Le propos du billet ci-dessus s'articule en deux points. Premièrement, des plates-formes d'édition collaborative se mettent en place, sur la base d'un co-financement par les lecteurs. Si les résultats sont pour l'instant en demi-teinte, il s'agit d'une rupture fondamentale du fonctionnement de l'édition : publier un livre parce qu'il a, au départ, su se trouver un public suffisant plutôt que de publier une foule de livres dont l'éditeur pensent qu'au moins quelques-uns vont trouver un très large public (les blockbusters, qui compensent les pertes faites sur les autres livres). La pré-éminence de l'éditeur et sa figure de prescripteur (et donc d'intellectuel influent) s'en trouve menacé.

Nous sommes éditeur classique depuis des années, pourquoi associerait-on le lecteur au processus de décision ?

Deuxièmement, ce mode d'édition n'intéresse pas les grandes maisons. Vraiment pas du tout. Celles-ci offrent un discours fondé essentiellement sur l'idée que l'éditeur est mieux placé que les lecteurs pour savoir quoi publier. L'article cite ainsi un responsable de Dupuis : « Nous sommes éditeur classique depuis des années, pourquoi associerait-on le lecteur au processus de décision ? ». Cela rejoint évidemment le regard que Rémi Mathis portait sur le mépris du lecteur par les maisons d'édition françaises.

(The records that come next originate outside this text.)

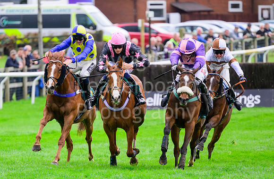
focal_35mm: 512
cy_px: 116
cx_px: 115
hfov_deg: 4.1
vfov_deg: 2.6
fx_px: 3870
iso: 1250
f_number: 5.6
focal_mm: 400
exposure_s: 1/1000
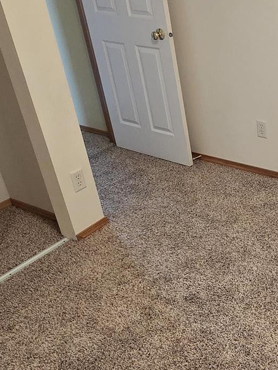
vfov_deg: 42.9
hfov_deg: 29.7
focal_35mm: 44
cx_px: 304
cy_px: 205
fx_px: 471
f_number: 2.2
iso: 200
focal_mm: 2.2
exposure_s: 1/60
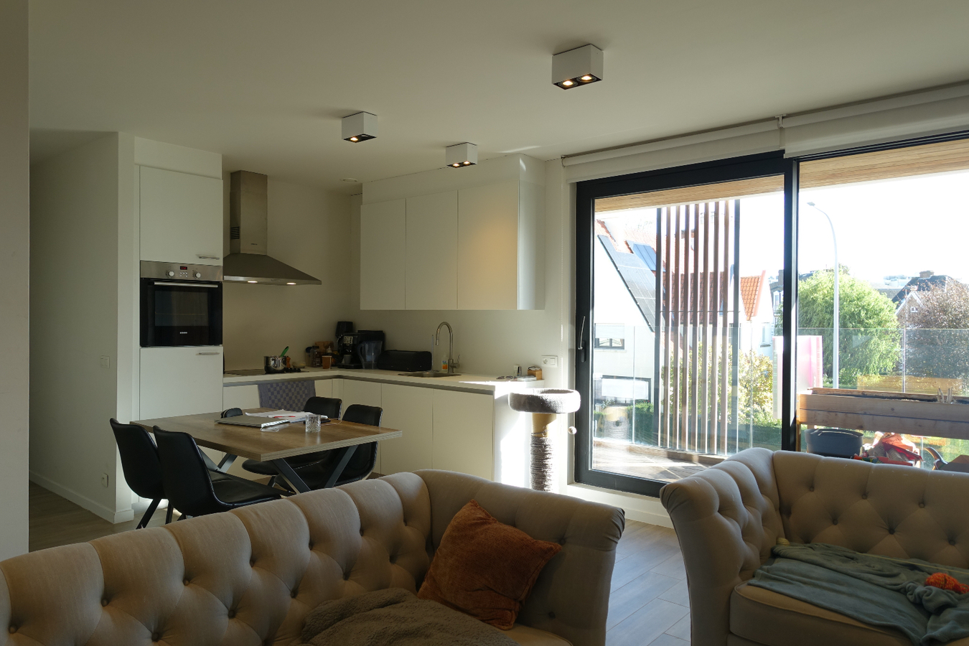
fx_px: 646
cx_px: 484
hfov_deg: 73.7
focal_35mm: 24
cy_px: 323
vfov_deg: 53.1
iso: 125
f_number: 4
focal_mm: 8.8
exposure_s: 1/80
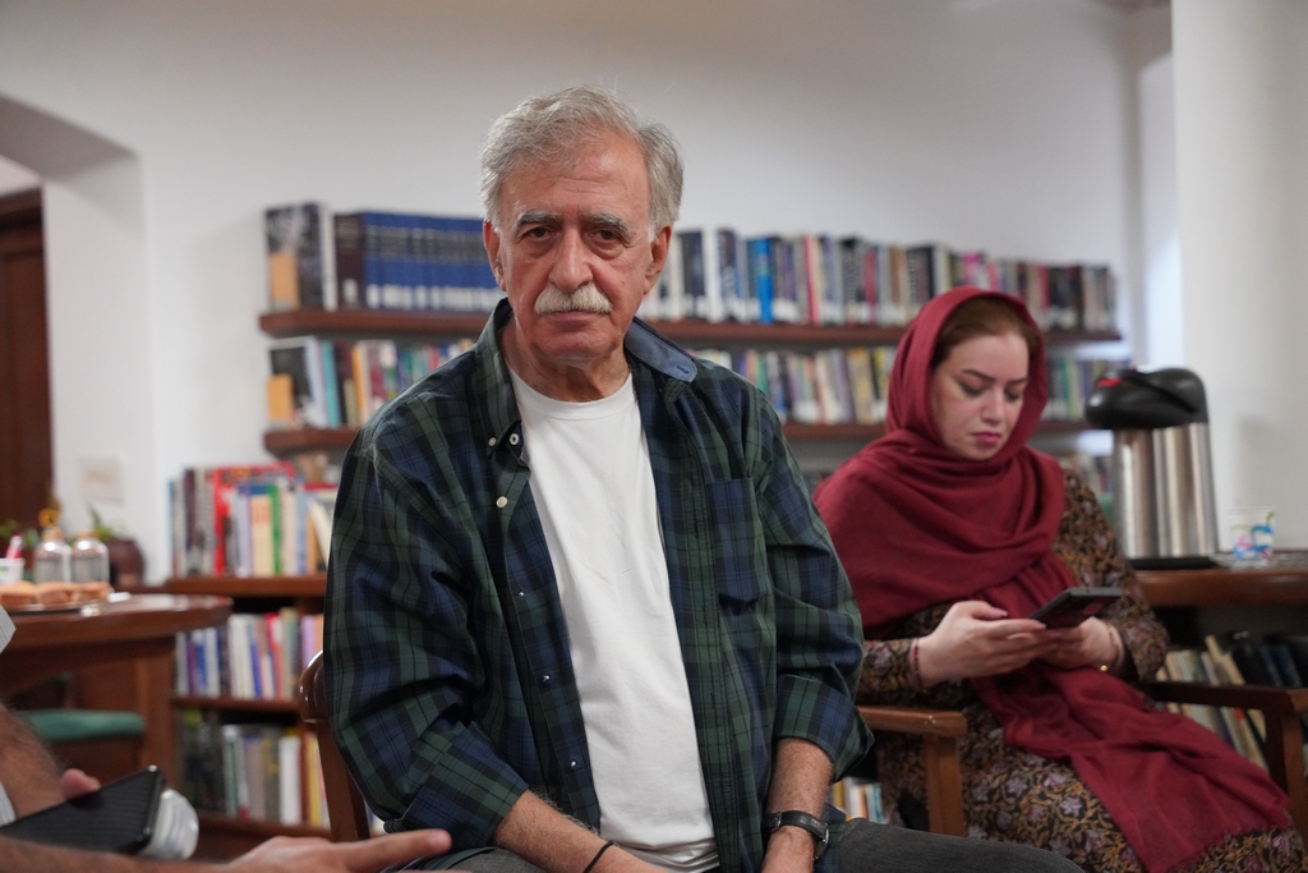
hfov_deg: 28.8
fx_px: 2544
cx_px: 654
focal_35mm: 70
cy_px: 436
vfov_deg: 19.5
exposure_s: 1/160
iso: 6400
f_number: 4
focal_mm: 70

Cette attitude est sans doute à rapprocher de deux autres éléments saillants du fonctionnement de l'édition. Dans l'émission d'hier, François Rouet faisait remarquer qu'une part considérable de la production éditoriale ressort de la commande, celle-ci pouvant passer par des canaux informels. L'édition participative, par nature, procède de l'examen de soumissions spontanées, terrain que les éditeurs français n'ont conservé que pour éviter qu'il ne devienne celui des agents littéraires. En outre, les lecteurs ne sont pas les clients des éditeurs, qui n'ont que peu de contacts avec eux. Exemple typique : il n'est pas possible d'acheter un Folio directement depuis le site dédié. il faut passer par un libraire. Ce sont ces derniers qui constituent le marché pertinent pour les éditeurs. Une fois les livres sur les tables, l'éditeur passe la main, et n'a ainsi que rarement contact avec les lecteurs. Ce qui n'aide évidemment pas à voir d'un bon œil des modes de valorisation qui passent justement pas plus de contact avec les lecteurs.

Je pense qu'on peut regarder avec intérêt le temps qu'il va falloir aux grandes maisons pour adopter des modèles plus hybrides.